_TASKS FOR THIS EXERCISE_.
**a.** In the forum thread about marrying in Italy, reproduce the passage word for word. Begin at the words "# Is a Visa" and stop after "the marriage certificate?".
**b.** List the usernames of everyone who posted in the forum thread about marrying in Italy.
**c.** According to the forum thread about marrying in Italy, how long is the temporary Permesso di Soggiorno that panama rick received good for?

_READING PASSAGE_.
# Is a Visa needed to stay in Italy after getting married?



## mstefanou

Hello,

I'm getting married in Italy to an Italian and we will live in Milan. (He lives there now and I am moving from the U.S.) We will have a civil ceremony within 90 days after I arrive. My question is do I need a familial visa or can I enter as a tourist and then file for residency once we have the marriage certificate?

Thank you for sharing your experience, anyone who's gone through this themselves.

Cheers!


----------



## panama rick

Good morning. I thought someone would reply before this, so I'll tell you what I did in a similar situation. My wife applied for citizenship through Jure Sanguinis and once that was completed I began my process for residency. I did this as a tourist. So to answer your question, you can enter Italy as a tourist, get married, apply for residency. It's a fairly simple but time consuming process. You go to the local Questura with your husband and marriage certificate and apply. You will be fingerprinted for a background check and you may be asked for financial solvency (I was). You will be issued a temporary Permesso di Soggiorno. Mine is good for 5 years and it allows you receive residency (separate process). The process will take 4 to 5 months. The one thing you can't do with a temporary permesso is to travel to or through another Schengen country. So if you need to go to the US you'll need to go direct.
I hope this helps.


----------



## Italia-Mx

For an American to marry an Italian citizen in Italy, I'm pretty sure the American must first make a visit to the US Embassy. I doubt that you can simply enter on a tourist visa and obtain a marriage license in Italy.

_LISTED ENTRIES_.

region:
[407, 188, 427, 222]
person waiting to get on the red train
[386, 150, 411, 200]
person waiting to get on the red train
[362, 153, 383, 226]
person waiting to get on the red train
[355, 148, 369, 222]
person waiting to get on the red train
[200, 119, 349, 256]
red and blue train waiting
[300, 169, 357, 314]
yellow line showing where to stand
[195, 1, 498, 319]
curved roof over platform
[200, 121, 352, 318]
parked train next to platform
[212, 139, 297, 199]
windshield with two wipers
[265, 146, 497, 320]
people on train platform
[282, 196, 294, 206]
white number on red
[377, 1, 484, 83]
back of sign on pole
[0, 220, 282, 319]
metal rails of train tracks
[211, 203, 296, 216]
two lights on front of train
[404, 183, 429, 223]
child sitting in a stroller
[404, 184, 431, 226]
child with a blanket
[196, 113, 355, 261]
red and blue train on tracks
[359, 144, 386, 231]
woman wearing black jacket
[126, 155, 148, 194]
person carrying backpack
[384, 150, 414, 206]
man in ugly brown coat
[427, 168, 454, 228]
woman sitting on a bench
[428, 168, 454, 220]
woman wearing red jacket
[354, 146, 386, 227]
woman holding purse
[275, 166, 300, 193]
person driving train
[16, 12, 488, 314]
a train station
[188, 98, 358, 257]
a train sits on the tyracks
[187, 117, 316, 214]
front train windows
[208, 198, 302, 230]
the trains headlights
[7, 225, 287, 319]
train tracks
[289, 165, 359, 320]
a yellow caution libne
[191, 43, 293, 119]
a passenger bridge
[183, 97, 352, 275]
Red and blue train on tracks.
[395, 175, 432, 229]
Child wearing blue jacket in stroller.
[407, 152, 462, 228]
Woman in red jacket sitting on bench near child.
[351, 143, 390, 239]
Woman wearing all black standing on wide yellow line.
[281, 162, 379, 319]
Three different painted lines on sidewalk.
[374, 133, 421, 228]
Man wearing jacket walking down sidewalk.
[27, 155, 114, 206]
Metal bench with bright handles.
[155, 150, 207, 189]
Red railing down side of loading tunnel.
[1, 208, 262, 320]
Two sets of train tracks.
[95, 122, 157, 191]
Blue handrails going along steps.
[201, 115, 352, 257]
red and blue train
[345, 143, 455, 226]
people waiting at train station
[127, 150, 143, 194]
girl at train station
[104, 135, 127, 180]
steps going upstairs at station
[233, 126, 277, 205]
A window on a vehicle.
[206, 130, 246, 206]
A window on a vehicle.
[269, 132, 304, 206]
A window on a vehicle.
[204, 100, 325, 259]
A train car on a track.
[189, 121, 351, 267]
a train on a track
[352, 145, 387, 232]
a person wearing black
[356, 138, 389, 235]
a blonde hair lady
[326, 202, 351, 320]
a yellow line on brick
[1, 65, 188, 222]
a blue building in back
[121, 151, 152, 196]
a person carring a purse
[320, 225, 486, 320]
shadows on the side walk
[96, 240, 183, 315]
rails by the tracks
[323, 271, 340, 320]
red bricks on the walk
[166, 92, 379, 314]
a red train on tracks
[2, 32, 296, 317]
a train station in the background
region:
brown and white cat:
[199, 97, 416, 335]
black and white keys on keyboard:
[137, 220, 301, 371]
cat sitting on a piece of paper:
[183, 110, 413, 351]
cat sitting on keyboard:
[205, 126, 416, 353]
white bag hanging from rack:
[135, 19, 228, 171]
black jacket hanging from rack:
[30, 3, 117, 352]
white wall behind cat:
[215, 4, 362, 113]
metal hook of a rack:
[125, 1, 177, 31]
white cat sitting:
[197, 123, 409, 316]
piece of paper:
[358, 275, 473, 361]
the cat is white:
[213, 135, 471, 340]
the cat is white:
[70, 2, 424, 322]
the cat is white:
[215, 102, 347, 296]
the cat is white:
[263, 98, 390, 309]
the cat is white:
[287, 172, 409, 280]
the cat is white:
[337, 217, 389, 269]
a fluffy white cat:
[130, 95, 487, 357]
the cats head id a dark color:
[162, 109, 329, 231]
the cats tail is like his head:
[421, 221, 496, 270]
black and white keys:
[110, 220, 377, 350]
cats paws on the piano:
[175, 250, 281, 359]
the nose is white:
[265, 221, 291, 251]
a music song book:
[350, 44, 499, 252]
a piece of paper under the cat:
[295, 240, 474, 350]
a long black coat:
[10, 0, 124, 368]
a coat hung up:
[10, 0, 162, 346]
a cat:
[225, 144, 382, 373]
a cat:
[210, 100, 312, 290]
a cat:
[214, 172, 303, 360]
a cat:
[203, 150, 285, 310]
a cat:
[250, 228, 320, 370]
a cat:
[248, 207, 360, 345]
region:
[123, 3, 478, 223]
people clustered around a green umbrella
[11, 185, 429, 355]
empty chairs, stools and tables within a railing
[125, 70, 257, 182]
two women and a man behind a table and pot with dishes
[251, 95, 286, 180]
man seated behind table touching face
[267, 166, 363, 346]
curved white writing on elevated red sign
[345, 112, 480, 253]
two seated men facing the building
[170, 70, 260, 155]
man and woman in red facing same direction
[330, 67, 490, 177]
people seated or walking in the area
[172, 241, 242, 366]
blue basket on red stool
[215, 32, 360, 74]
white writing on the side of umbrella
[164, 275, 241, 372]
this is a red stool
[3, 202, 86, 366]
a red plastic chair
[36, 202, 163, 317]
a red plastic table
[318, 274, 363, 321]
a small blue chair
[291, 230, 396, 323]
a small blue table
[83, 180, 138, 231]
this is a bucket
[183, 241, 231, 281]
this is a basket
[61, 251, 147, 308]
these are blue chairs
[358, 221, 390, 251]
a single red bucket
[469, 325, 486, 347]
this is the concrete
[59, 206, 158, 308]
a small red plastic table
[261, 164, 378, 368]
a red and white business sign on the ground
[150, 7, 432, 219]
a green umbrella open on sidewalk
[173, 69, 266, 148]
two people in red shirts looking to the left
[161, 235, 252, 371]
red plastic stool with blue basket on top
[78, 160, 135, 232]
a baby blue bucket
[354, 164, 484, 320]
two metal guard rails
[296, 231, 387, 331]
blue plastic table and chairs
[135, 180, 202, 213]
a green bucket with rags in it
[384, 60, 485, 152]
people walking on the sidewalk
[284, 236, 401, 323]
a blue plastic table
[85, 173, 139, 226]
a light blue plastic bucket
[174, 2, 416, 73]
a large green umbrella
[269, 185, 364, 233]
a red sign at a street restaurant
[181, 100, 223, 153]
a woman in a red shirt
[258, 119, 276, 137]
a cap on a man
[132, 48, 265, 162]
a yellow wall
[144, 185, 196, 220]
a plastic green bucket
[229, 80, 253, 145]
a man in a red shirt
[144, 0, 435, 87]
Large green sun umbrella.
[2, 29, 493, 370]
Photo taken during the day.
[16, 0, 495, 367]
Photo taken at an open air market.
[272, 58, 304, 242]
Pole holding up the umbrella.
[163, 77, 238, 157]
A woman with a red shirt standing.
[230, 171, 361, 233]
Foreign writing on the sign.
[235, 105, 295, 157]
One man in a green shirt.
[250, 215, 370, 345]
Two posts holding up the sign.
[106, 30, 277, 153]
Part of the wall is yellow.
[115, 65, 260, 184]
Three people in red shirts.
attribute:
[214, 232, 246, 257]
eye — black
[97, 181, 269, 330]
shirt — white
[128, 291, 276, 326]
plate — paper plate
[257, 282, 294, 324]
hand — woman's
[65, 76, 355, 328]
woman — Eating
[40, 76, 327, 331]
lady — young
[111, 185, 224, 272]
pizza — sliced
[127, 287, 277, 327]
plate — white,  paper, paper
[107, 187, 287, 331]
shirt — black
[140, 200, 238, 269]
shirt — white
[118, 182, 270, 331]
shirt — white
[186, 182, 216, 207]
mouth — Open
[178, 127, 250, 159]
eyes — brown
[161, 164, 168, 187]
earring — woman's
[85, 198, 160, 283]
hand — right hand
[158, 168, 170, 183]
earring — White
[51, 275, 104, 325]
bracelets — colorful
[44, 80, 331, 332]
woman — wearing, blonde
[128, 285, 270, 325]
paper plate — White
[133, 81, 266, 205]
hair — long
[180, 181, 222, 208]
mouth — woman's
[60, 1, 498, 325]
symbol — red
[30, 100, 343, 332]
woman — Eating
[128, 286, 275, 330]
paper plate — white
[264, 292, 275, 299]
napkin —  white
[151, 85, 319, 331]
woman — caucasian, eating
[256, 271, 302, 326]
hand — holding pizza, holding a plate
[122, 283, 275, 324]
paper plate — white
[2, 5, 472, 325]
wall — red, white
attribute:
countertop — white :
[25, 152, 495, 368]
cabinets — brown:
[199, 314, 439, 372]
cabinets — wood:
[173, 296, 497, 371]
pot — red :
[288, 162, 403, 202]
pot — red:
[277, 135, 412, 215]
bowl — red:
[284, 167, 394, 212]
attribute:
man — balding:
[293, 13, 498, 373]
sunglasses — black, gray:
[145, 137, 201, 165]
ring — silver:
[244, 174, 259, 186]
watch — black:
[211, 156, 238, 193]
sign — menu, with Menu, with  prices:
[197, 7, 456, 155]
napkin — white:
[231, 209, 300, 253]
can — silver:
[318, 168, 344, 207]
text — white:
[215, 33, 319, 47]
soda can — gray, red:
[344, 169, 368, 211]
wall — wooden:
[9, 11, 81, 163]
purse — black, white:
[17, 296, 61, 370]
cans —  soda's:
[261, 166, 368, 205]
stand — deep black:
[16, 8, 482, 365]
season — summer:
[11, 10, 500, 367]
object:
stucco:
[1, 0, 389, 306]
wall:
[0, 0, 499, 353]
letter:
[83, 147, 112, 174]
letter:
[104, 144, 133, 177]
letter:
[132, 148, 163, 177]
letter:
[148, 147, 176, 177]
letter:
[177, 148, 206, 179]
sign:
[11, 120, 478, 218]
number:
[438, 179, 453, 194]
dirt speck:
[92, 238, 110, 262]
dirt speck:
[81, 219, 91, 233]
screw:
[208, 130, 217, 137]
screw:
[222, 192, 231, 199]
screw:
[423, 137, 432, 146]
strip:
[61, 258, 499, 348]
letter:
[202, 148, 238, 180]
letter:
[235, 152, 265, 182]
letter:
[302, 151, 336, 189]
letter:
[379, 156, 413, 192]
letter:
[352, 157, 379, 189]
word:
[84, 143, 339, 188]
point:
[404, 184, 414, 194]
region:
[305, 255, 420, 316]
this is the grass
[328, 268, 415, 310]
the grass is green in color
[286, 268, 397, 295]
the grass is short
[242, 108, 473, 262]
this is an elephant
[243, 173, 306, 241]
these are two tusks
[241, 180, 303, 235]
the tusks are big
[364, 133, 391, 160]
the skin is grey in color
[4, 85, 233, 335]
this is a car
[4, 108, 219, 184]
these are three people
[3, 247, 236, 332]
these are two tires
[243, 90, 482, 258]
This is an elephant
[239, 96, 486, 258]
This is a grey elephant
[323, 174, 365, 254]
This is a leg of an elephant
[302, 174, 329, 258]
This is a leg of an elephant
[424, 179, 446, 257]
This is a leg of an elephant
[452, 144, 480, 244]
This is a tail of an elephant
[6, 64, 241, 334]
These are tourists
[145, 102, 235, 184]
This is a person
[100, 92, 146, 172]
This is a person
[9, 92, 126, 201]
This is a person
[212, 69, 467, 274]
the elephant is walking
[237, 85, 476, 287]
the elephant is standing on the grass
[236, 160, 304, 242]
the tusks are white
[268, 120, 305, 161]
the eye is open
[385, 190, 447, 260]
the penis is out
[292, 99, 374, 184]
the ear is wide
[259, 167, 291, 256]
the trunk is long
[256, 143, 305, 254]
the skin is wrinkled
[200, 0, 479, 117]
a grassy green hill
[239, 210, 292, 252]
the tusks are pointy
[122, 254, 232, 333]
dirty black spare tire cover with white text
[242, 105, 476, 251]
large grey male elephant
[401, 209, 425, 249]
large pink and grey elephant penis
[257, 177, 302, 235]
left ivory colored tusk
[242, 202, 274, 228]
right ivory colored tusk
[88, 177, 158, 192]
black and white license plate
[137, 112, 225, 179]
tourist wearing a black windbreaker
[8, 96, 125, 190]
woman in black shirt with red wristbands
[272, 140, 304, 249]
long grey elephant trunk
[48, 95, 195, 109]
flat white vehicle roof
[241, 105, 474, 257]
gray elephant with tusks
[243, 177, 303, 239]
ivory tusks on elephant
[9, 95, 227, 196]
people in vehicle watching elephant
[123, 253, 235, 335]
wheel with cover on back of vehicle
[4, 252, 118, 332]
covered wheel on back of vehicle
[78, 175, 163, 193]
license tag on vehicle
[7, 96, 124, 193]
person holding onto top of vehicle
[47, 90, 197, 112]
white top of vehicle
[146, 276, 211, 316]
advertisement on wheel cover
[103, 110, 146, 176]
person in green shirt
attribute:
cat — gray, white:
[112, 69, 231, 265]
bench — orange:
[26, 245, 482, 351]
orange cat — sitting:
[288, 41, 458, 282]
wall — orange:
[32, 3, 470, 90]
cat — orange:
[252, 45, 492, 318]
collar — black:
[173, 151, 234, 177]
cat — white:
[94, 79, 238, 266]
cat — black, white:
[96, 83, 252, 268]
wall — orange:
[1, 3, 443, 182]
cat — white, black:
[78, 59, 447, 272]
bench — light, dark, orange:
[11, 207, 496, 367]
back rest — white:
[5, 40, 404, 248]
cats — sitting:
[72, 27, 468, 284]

_RESPONSES TO THE TASKS_.
**a.**
# Is a Visa needed to stay in Italy after getting married?



## mstefanou

Hello,

I'm getting married in Italy to an Italian and we will live in Milan. (He lives there now and I am moving from the U.S.) We will have a civil ceremony within 90 days after I arrive. My question is do I need a familial visa or can I enter as a tourist and then file for residency once we have the marriage certificate?

**b.**
mstefanou
panama rick
Italia-Mx

**c.** It is good for 5 years.